Ze mogen rekenen op Zijn zegen. Maar er is ook een andere kant. Hij verwacht wel wat van hen. Wat dat is, staat in de Zc 8:16-17. In Zc 8:16 gaat het om daden, in Zc 8:17 om gedachten, het hart. Het eerste wat God wil dat gebeurt, is dat zij “waarheid tegen elkaar spreken”. Jeruzalem zal de stad van de waarheid worden genoemd (Zc 8:3). Dit betekent dat de bewoners ervan waarheid tegen elkaar zullen spreken. Leugen past niet bij iemand die of een volk dat met de God van de waarheid in verbinding staat. Het spreken van waarheid is altijd tot zegen.

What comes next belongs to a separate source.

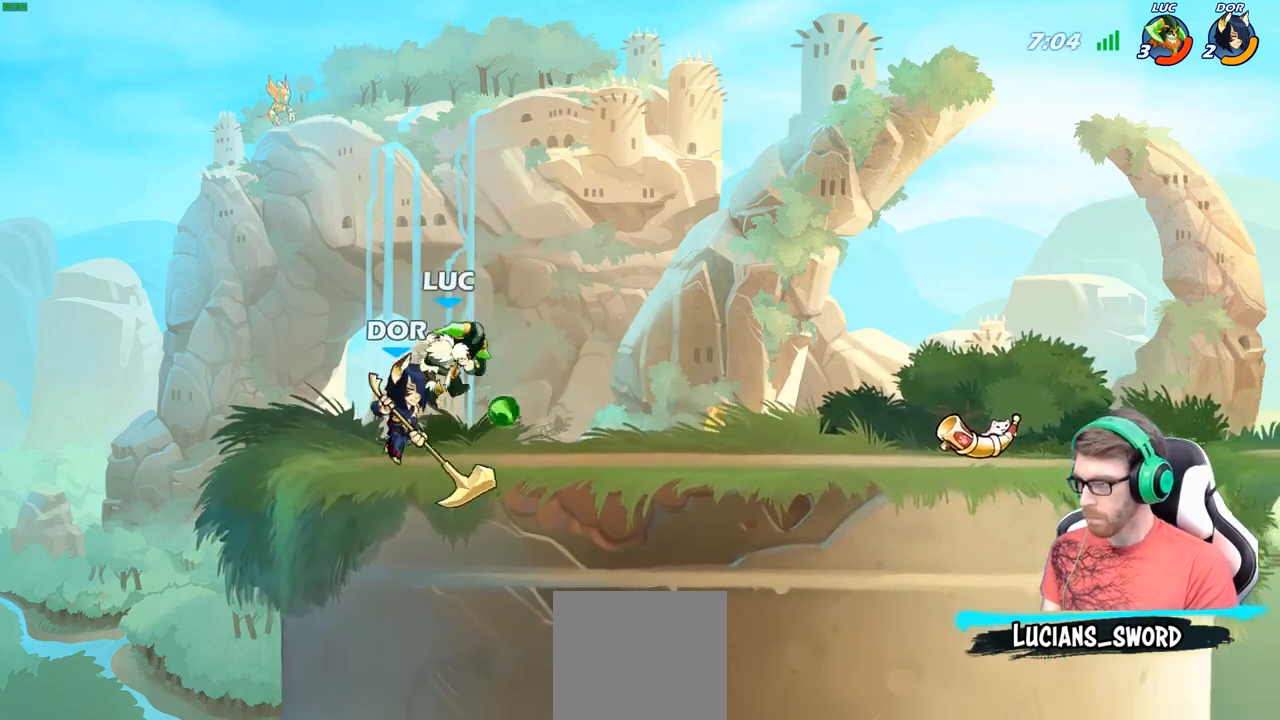
{"buttons": [], "left_stick": "center", "right_stick": "center", "events": [[83, "left_stick", "up-left"], [133, "left_stick", "center"]]}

Voor ons, leden van Gods gemeente, is dit ook een opdracht. Paulus haalt dit vers aan in zijn brief aan de Efeziërs. Hij geeft daar als reden: “Want wij zijn leden van elkaar” (Ef 4:25). Omdat wij aan elkaar verbonden zijn als leden van hetzelfde lichaam, is het spreken van waarheid niet alleen een weldaad voor de ander, maar ook voor de spreker zelf. Als er waarheid wordt gesproken, verstevigt dat de band tussen de leden van Gods volk, terwijl leugen aan die band afbreuk doet.

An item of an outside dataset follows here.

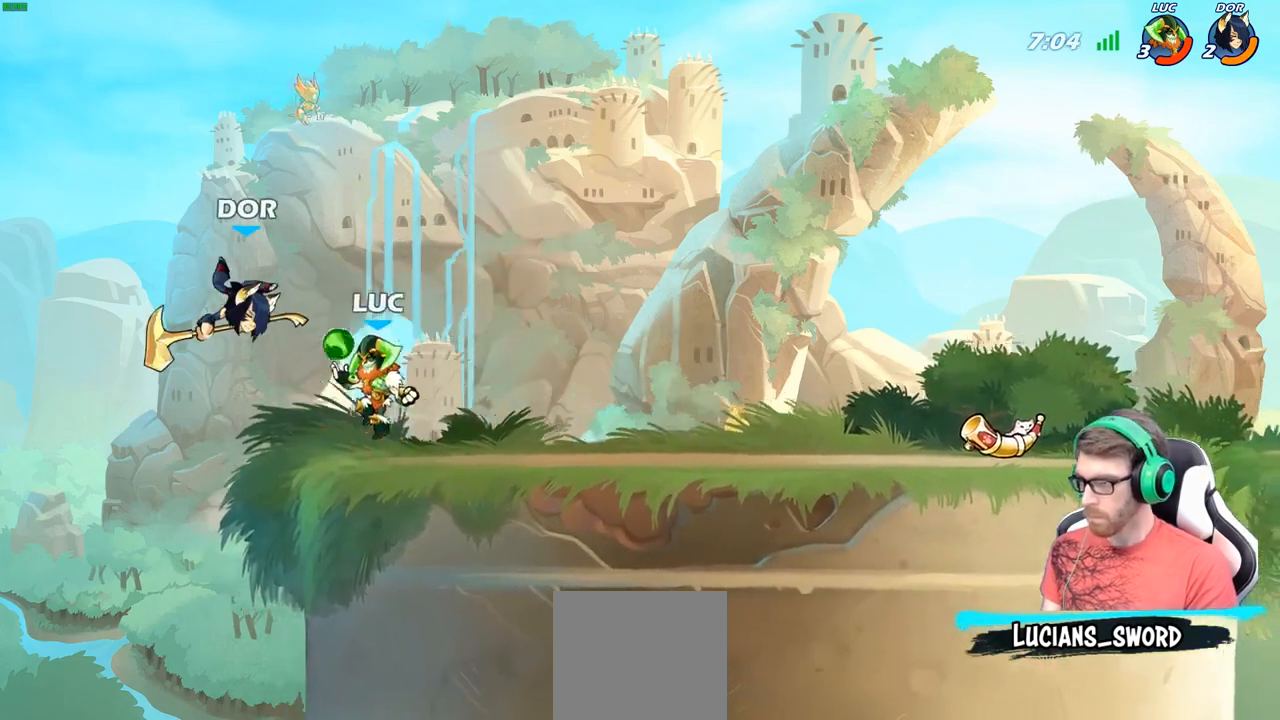
{"buttons": [], "left_stick": "center", "right_stick": "center", "events": [[267, "B", "down"], [333, "B", "up"]]}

Het spreken van waarheid moet zeker en vooral gebeuren in rechtszaken. De poort is de plaats waar de rechtspraak plaatsvindt (Gn 19:1; Ru 4:1; Am 5:10; 12). Als daar een oordeel wordt uitgesproken dat in overeenstemming met de waarheid is, zal dat de vrede dienen. Er zal geen tegenspraak of opstand komen. Een oordeel dat naar waarheid is, zal algemene instemming vinden.

In Zc 8:17 staat wat God haat. Het is de som van de twee stenen tafels van de wet. Wie de naaste liefheeft, zal geen kwaad in zijn hart tegen zijn broeder of zuster bedenken. Hij zal uit zijn op het goede voor de ander. Het liefhebben van de valse eed betekent dat Gods Naam wordt verbonden aan onrecht en leugen. Het gaat in beide gevallen om de innerlijke houding. God zegt niet alleen dat het verkeerd is, maar dat Hij het haat.